Switch back to Monitor and a new session auto-starts. Sessions are independent recordings — useful when you want to capture distinct environments and compare them later.
8. Look at Insights
Click Insights in the sidebar. Five tabs:
- Distribution — class pie chart + top vendors bar list. Quick glance: are you in an Apple-heavy room or Android-heavy?
- Network leakage — SSID class counts (hotel / airport / coffee / corporate / personal) + top probed SSIDs.
- Trackers — AirTag count, separated AirTag count, Tile count.
- Privacy — six-card grid summarizing AirDrop / unlocked / FindMy-sep / corp-SSID / PII-SSID / random-MAC counts, plus a top-10 leaky devices list.
- Library — cross-session known device list. Devices land here after the 5-second tick; identity fields persist across reboots.
9. Look at Recognized
Click Recognized in the sidebar. This is the localStorage device-history — every device seen since the desktop was first installed, with full detail-blob persistence.
This list updates instantly every time a new identifying field is observed. If a Galaxy Watch flashes its name once and then drops it, the Recognized record keeps the name. Same for AirTag IDs, OS major versions, BLE flags — any field the firmware ever surfaced for a device gets remembered.
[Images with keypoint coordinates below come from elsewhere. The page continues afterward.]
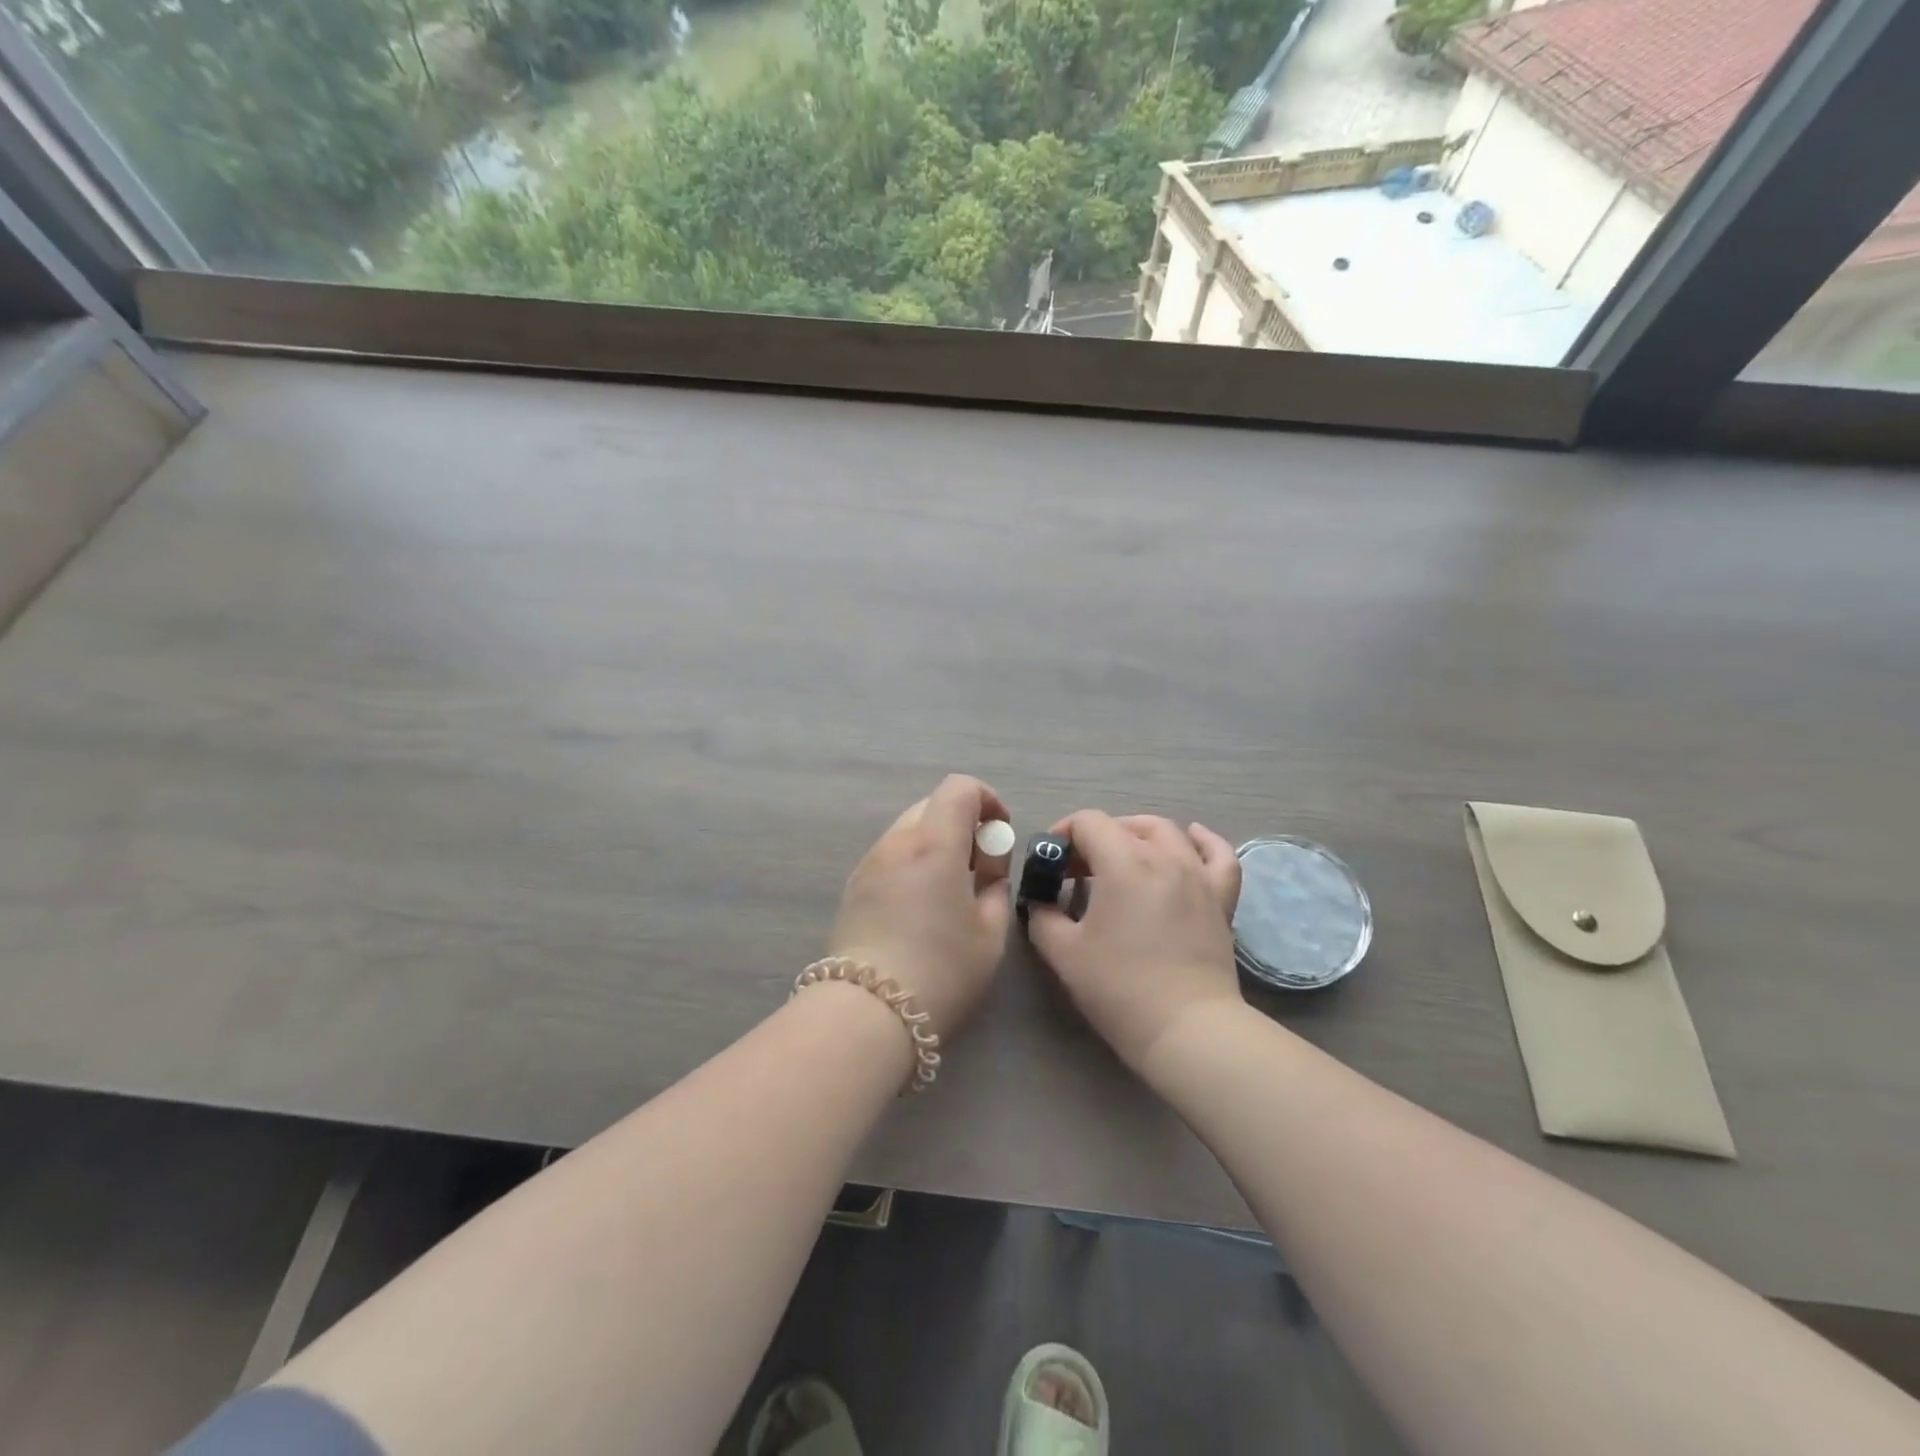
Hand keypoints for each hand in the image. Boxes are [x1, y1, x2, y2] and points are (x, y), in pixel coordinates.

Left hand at [828, 774, 1013, 1038]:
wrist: (868, 1013)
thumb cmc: (941, 971)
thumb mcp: (990, 933)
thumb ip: (995, 888)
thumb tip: (987, 871)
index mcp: (933, 843)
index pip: (959, 788)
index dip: (987, 799)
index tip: (999, 834)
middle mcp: (896, 842)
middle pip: (932, 805)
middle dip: (962, 823)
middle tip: (979, 867)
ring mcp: (869, 863)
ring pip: (909, 830)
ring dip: (936, 843)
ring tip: (949, 891)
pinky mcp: (852, 887)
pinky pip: (890, 856)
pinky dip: (913, 862)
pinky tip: (920, 907)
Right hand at [1027, 812, 1242, 1070]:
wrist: (1186, 1028)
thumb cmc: (1119, 988)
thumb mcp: (1062, 953)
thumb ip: (1042, 916)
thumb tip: (1042, 902)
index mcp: (1123, 862)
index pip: (1088, 822)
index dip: (1063, 834)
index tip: (1052, 863)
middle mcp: (1164, 856)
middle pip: (1125, 825)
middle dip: (1096, 838)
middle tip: (1079, 872)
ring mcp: (1198, 875)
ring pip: (1168, 832)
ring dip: (1138, 835)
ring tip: (1123, 857)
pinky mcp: (1221, 898)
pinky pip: (1218, 854)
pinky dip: (1202, 841)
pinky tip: (1189, 840)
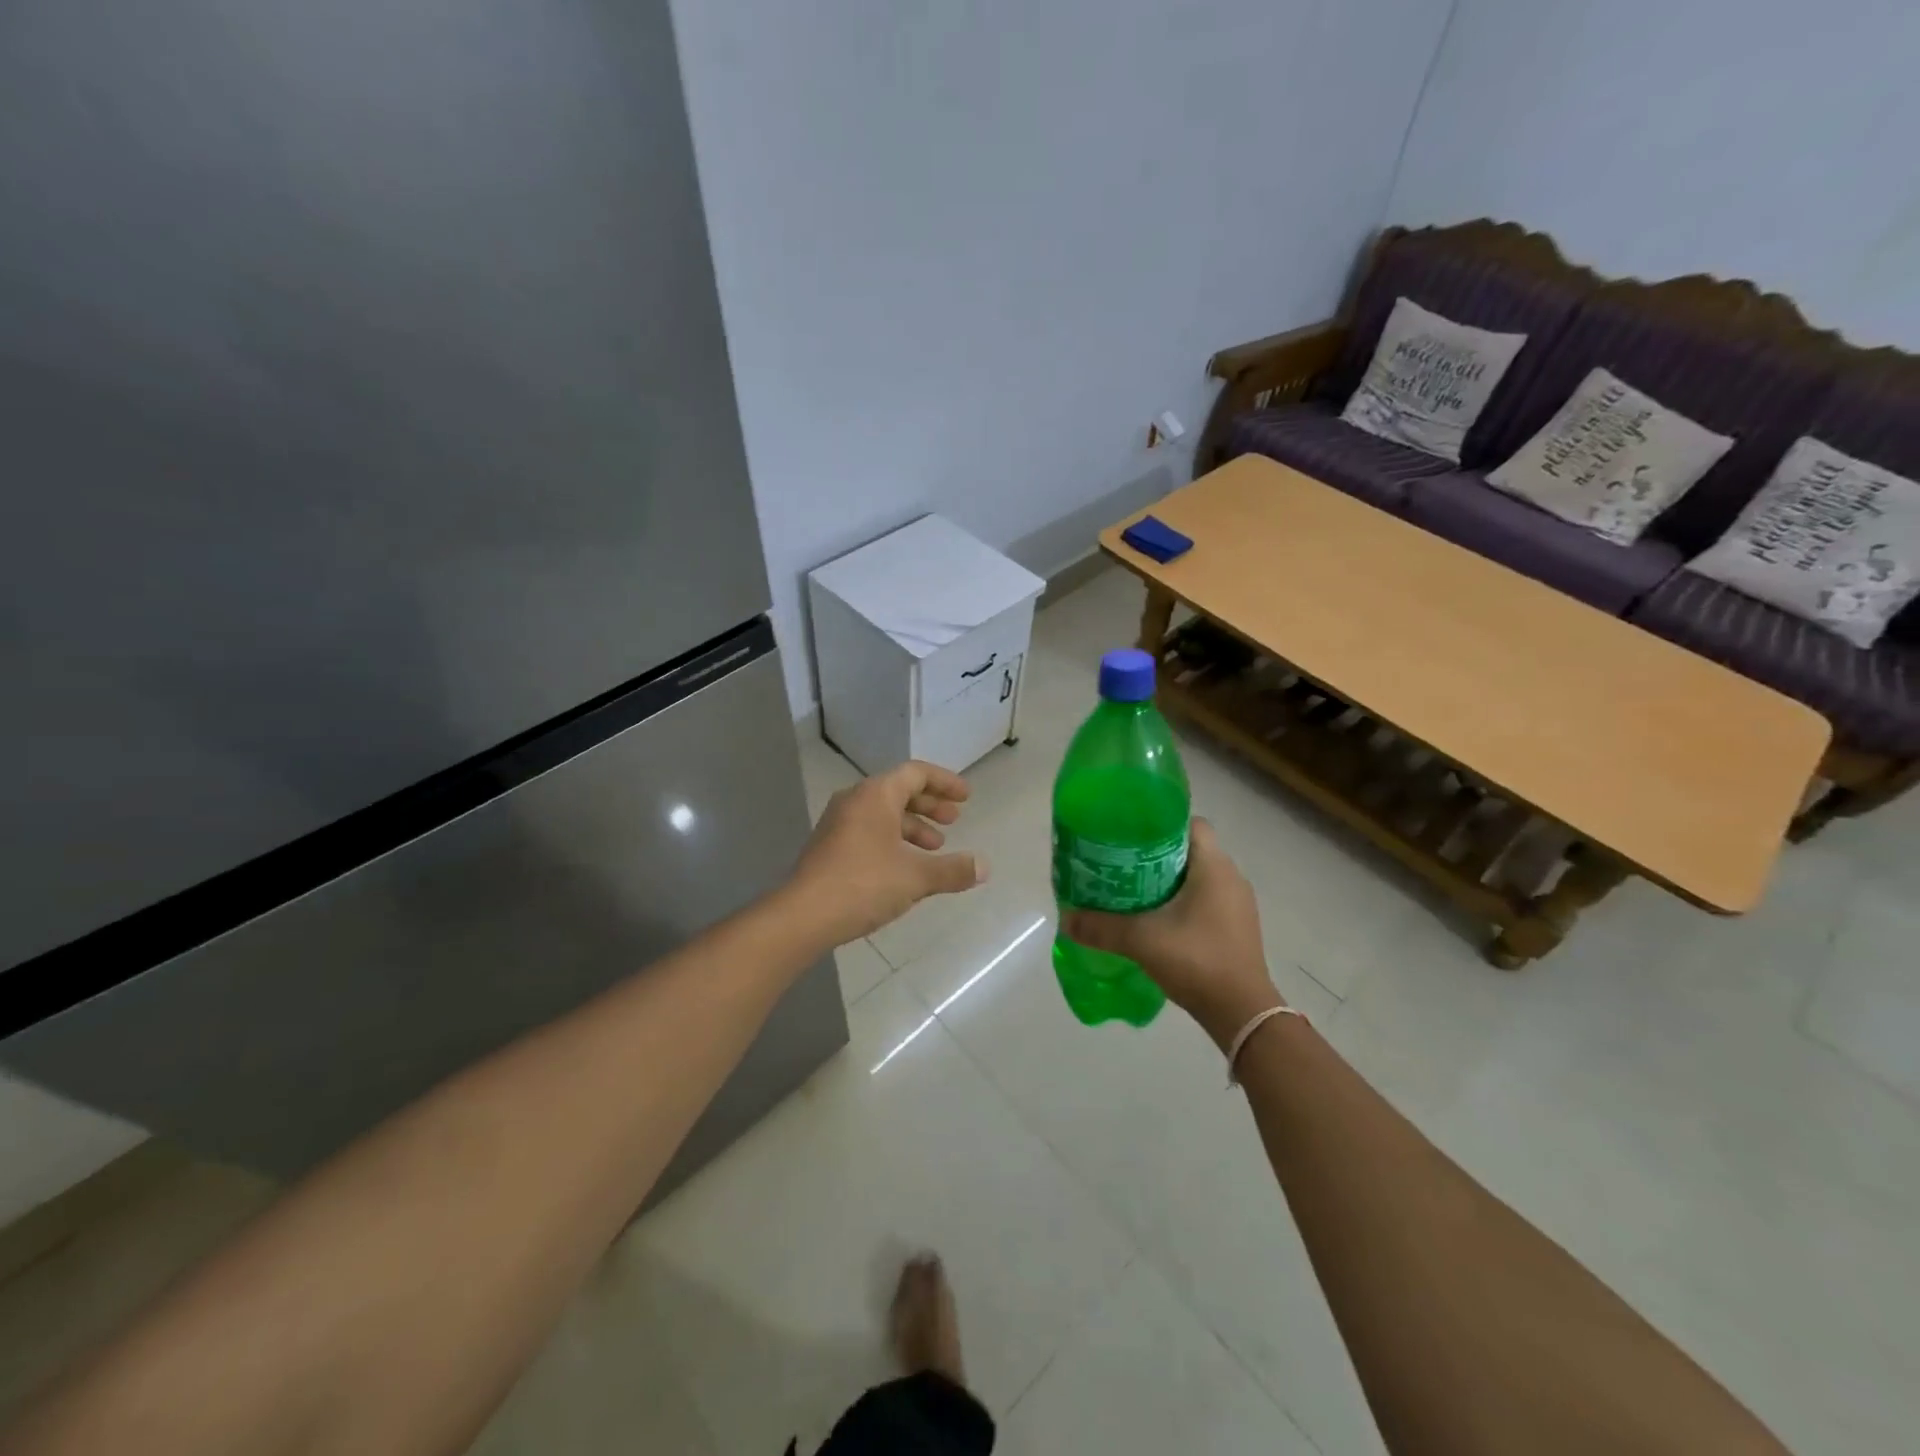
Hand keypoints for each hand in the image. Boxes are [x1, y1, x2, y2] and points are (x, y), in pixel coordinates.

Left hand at [786, 761, 987, 946]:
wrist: (803, 916)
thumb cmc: (864, 884)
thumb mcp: (916, 877)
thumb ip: (952, 870)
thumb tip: (984, 867)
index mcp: (876, 795)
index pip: (916, 773)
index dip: (945, 782)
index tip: (966, 798)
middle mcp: (855, 801)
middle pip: (899, 790)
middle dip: (930, 805)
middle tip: (954, 821)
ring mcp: (838, 824)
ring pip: (883, 813)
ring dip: (912, 826)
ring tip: (935, 848)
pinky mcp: (830, 847)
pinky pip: (869, 831)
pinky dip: (893, 840)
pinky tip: (905, 867)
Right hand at [1060, 818, 1280, 1048]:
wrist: (1242, 1013)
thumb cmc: (1196, 961)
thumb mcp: (1141, 940)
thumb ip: (1101, 927)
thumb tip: (1065, 919)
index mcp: (1215, 866)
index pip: (1191, 823)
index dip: (1160, 823)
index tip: (1131, 835)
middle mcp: (1232, 877)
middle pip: (1191, 849)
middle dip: (1157, 854)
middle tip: (1123, 864)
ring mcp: (1238, 904)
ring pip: (1198, 877)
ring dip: (1169, 880)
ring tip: (1134, 891)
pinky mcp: (1237, 928)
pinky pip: (1206, 900)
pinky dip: (1183, 902)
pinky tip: (1157, 920)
Useful for "have I seen this MAC before, ever" questions.
What to do next
- Try a more detailed look at a device — see Desktop → Device Detail.
- Understand how the classifier picked a class — see Detection → Device Classifier.
- Run a multi-hour capture in a public space (with permission) to see the multi-hour follower alert in action — see Detection → Alerts.
- Customize behavior via the firmware CLI — see Firmware → CLI Reference.
Sustained captures throttle hard — events_throttled will dwarf events. That's fine. Devices still update every event in the aggregator; you just see fewer EV: lines on the wire. Set airleak-throttle 0 for the rare debug case where you want every single event.